The parish of Lovington was part of the hundred of Catsash, while Wheathill was part of the Whitley Hundred.

The village school was built in the early 19th century, and was helped later in the century, with donations and equipment, by the local priest and hymn writer Godfrey Thring.

==Governance==
The parish council has responsibility for local issues, including setting an annual precept (local rate) to cover the council's operating costs and producing annual accounts for public scrutiny. The parish council evaluates local planning applications and works with the local police, district council officers, and neighbourhood watch groups on matters of crime, security, and traffic. The parish council's role also includes initiating projects for the maintenance and repair of parish facilities, as well as consulting with the district council on the maintenance, repair, and improvement of highways, drainage, footpaths, public transport, and street cleaning. Conservation matters (including trees and listed buildings) and environmental issues are also the responsibility of the council.
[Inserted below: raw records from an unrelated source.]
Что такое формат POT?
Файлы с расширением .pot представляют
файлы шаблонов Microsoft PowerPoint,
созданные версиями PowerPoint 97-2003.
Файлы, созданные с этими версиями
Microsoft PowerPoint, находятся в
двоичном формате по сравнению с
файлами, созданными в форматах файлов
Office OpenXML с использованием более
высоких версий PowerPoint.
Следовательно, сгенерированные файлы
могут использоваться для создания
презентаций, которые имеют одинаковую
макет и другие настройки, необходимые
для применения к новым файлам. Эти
For local government purposes, since 1 April 2023, the parish comes under the unitary authority of Somerset Council. Prior to this, it was part of the non-metropolitan district of South Somerset (established under the Local Government Act 1972). It was part of Wincanton Rural District before 1974.

It is also part of the Glastonbury and Somerton county constituency represented in the House of Commons of the Parliament of the United Kingdom. It elects one Member of Parliament (MP) by the first past the post system of election.

==Religious sites==
The Anglican parish Church of St Thomas of Canterbury has 13th-century origins and was restored and enlarged in 1861. It has been designated as a Grade II* listed building. The Church of St John Baptist was converted into a private house in the 1970s.

In the 1780s Thomas Charles held the curacy of Lovington along with several other local parishes.